HC Deb 31 July 1851 vol 118 cc1780-2

Order for Committee read.

House in Committee.

Clause 1, authorising the Treasury to advance 137,000l. for the purchase of two Cemeteries.

MR. BERNAL OSBORNE

wished to ask whether the right hon. Chancellor of the Exchequer did not think that the Board of Health would ask for money next Session? He fully believed that they would come to him for at least 500,000l.

The CHANCELLOR OF THE EXCHEQUER

said, that the important question for the House was, not whether they would ask for it, but whether they would got it. He willingly admitted that the present system was a bad one, but until they had a better let them not refuse the Board of Health the means of doing that which, if not essential to the public health, was at all events very desirable. They had only applied for this money because they had been unable to obtain it from other sources whence it was expected that they could have procured it. In order to entitle the Board to close any graveyard, they must have the means of offering another place of burial, and they could neither close one yard nor provide another without funds.

MR. WAKLEY

wished to know how it was that the Committee was asked to advance money out of the Consolidated Fund, when, by the Act of last year the Board of Health had the power of laying a penny rate?

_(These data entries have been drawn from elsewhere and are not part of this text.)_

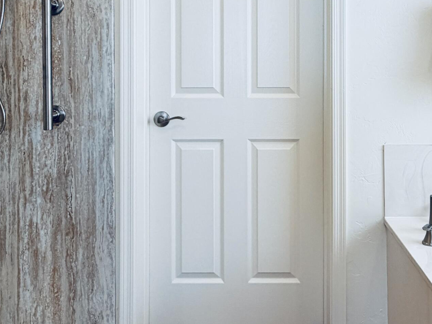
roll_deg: -0.1
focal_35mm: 33
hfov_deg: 54.6
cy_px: 74
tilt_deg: +0.7
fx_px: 412
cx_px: 276
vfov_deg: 41.4
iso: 50
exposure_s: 1/120
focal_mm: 2.22
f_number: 2.2
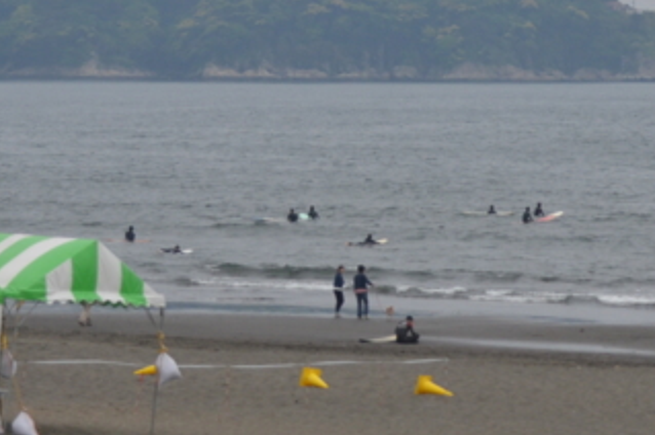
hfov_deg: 7.8
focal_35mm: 263
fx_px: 4780
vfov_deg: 5.2
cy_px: 107
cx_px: 402
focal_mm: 70
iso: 450
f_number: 4.5
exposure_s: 1/1000
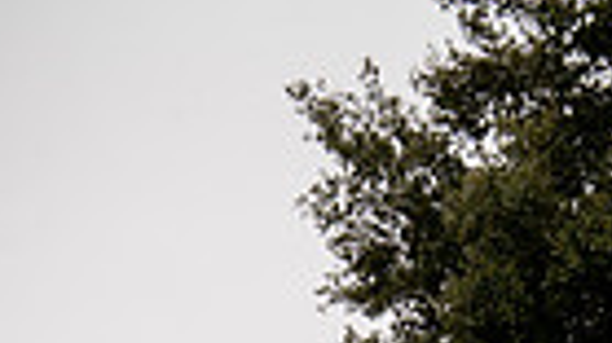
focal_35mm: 88
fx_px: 1427
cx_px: 449
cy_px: 937
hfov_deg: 24.0
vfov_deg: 10.7
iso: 200
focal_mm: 26
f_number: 8
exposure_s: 1/250
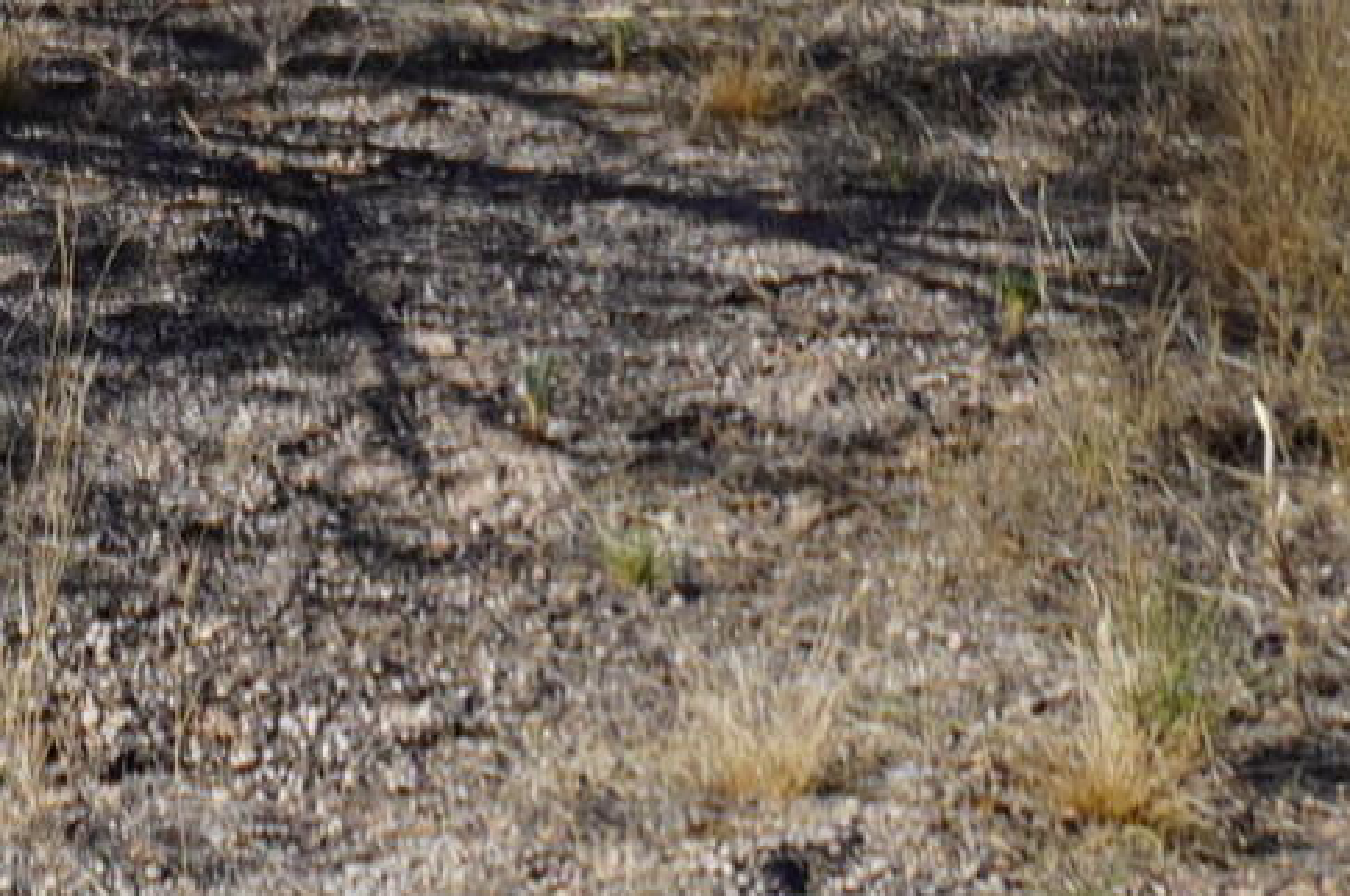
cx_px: -2015
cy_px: -1611
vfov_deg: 4.9
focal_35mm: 269
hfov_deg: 7.2
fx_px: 10077
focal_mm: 29
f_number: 5.6
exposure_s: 1/800
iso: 100
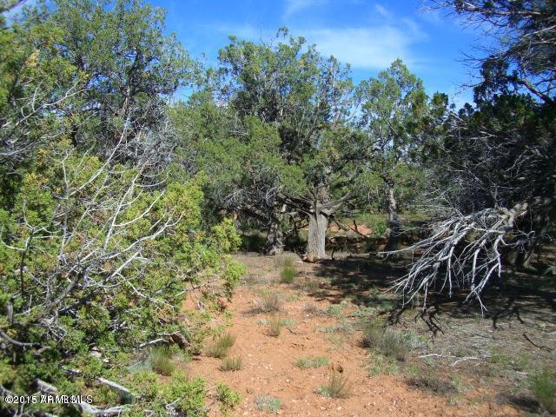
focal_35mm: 38
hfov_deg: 49.0
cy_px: 208
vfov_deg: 37.7
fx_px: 610
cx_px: 278
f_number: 5.6
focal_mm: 7.9
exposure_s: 1/250
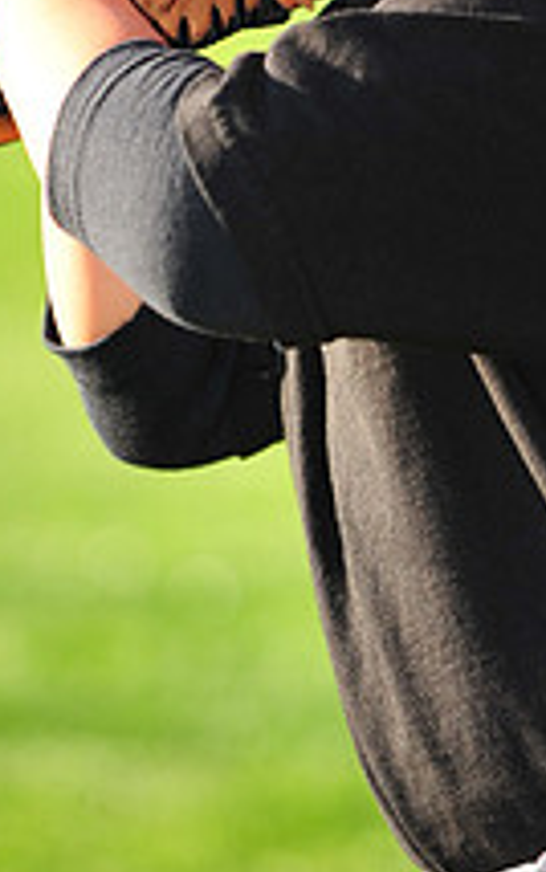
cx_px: 534
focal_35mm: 401
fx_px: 9534
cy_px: -285
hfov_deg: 3.3
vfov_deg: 5.2
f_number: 4.5
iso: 200
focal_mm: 145
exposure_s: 1/400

The CHANCELLOR OF THE EXCHEQUER

said, that the Board of Health could not lay the rate until they had closed a burial ground; but they could not do that until they had opened another place of burial. That they could not do without purchasing the two Cemeteries in question, for which purpose this advance was required. The penny rate would not raise the purchase money.

MR. WAKLEY

thought that the Board of Health should have provided burial places at a distance of some miles from London; he believed that might have been done for a much less sum than was required for these two Cemeteries in the immediate neighbourhood of London.

MR. J. BELL

said, that it was only requisite to close burial grounds that were full, and as he did not see that the owners of such grounds had any right to be compensated, he thought that all that was necessary was, to pass an Act enabling the Board of Health to close graveyards when full. He objected to this Bill that it had the effect of converting the Board of Health into a speculative joint-stock company of undertakers. He thought that, instead of passing this measure, they should give the Board of Health the supervision of all burial grounds throughout the kingdom, and that it should be in their power when a burial ground was proved to be a nuisance, to put an end to it by steps like those prescribed under the Nuisances Removal Act, without providing compensation; and the proprietors should be empowered to obtain another burial ground, at a suitable distance from the thickly-inhabited districts. He would give the Board of Health control over the the whole of the graveyards of the kingdom, and power to close them immediately they became a nuisance.

MR. BERNAL OSBORNE

must call upon the Committee to look narrowly into the consequence of voting this large sum of money. He entirely agreed with the hon. Member for St. Albans (Mr. J. Bell), that the direct tendency of the Bill would be to convert the Public Health Commissioners into a great company of undertakers. He would not say it was a job, but the appearance of the Bill was most ugly: if he could get a respectable number of hon. Members to join him, he would divide the Committee against it.

MR. MACKINNON

thought if compensation were to be given to the Cemeteries, it would be far better to buy them out at once. He did not see how, under the circumstances, the right hon. Chancellor of the Exchequer could do otherwise than come to that House for the money. The money being thus provided, in the first instance, the Board could come upon the different parishes for reimbursement. He was at a loss to conceive whence the opposition to the Bill arose.

Clause agreed to; as were the remaining Clauses.

On Question, "That the Bill be reported,"

SIR BENJAMIN HALL

said, that the hon. Members who were opposed to voting this large sum of 137,000l., having done all in their power to resist the Bill, would now take the division on the present stage.

MR. W. WILLIAMS

wished to be distinctly understood that the Members who now voted against the Bill were not in favour of intramural interment, but, on the contrary, decidedly opposed to it. They voted against the Bill on the ground that they were hostile to giving 137,000l., to be disposed of in the manner proposed.

Motion made, and Question put, "That the Chairman report the Bill, with the Amendments, to the House."

The Committee divided:—Ayes 42; Noes 7: Majority 35.

House resumed; Bill reported as amended.